UPDATE: The Seneca Falls Town Board voted to pass a law that would close the Seneca Meadows Landfill by Dec. 31, 2025. Local Law 3, which was passed 4-1 in a meeting on Dec. 6, also prohibits the site's expansion or the siting of any new waste facilities, as reported by the Finger Lakes Times.
In a separate issue, the board did not act on renewing the site's permit. While the landfill's local permit expired months ago its state permit is valid until Oct. 10, 2017.
Newly elected board members who will take their seats in January have been supportive of negotiating a new host community benefit agreement rather than banning the site outright. It's possible that a new law could be passed which would repeal Local Law 3, after a public hearing was held and state regulatory requirements were met. Seneca Meadows has also indicated that it may pursue legal action.
- The Town Board of Seneca Falls, NY delayed a vote on whether to renew the controversial Seneca Meadows Landfill's permit at its most recent meeting, citing the possibility of a new host community benefits agreement, as reported by the Finger Lakes Times.

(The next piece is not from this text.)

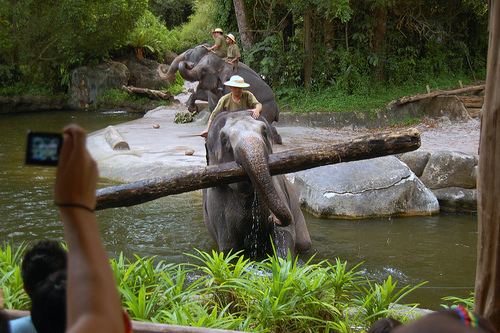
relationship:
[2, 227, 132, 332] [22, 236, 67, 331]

- The site's state permit expires in October 2017 and Seneca Meadows is looking for a 10-year renewal. Opposition from the town would be a setback and could lead to the passage of a local law which prohibits any solid waste facilities from operating without a permit, essentially shutting down the landfill.
- Work was recently started on a 50-acre capping project in an effort to address community odor concerns. The design includes new layers of plastic, clay soil and gas collection systems.

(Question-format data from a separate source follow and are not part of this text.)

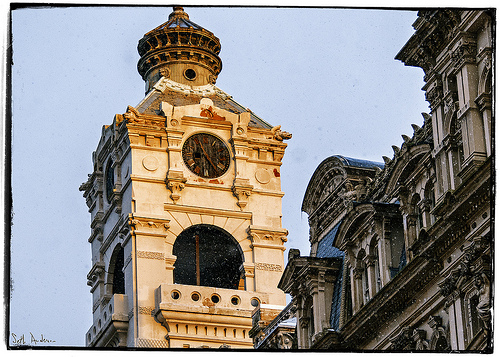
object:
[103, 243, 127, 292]
arch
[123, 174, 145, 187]
corner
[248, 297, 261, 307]
holes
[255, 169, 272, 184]
circle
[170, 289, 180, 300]
opening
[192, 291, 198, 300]
opening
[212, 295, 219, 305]
opening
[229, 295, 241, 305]
opening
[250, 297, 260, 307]
opening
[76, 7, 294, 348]
building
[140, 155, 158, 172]
circle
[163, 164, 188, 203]
carving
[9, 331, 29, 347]
seth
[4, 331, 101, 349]
name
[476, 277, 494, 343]
sculpture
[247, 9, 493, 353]
buildings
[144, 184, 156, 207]
concrete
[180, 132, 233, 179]
clock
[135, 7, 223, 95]
dome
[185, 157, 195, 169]
numbers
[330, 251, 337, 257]
tiles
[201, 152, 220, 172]
hand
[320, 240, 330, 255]
color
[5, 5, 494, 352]
photo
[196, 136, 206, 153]
hand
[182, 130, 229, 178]
face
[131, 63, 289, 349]
wall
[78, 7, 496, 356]
two castle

The residents of Seneca Falls have long had a contentious relationship with the landfill, complaining about its potential environmental effects while also relying on its economic benefits. In 2015, Seneca Falls received $2.7 million in revenue and neighboring town Waterloo received $600,000 as part of a host community agreement. The landfill also paid more than $400,000 in sales tax and provides free waste disposal for local residents.
While the true economic outcome of shutting down the site is unknown, its detractors have already affected the budgets of other municipalities. Community opposition was cited as a factor in owner Progressive Waste Solutions' decision to pull out of a 20-year deal to import waste from New York. Because of this, one of the city's brand new marine transfer stations sits dormant and a back-up plan for exporting the waste hasn't been announced yet.
In an effort to turn around public opinion, Seneca Meadows now has more information on its website and videos about how the site operates. Last month, the landfill also hosted its first open house in three years to answer questions from residents. The day included tours, train rides, free chicken, a juggler and falcons.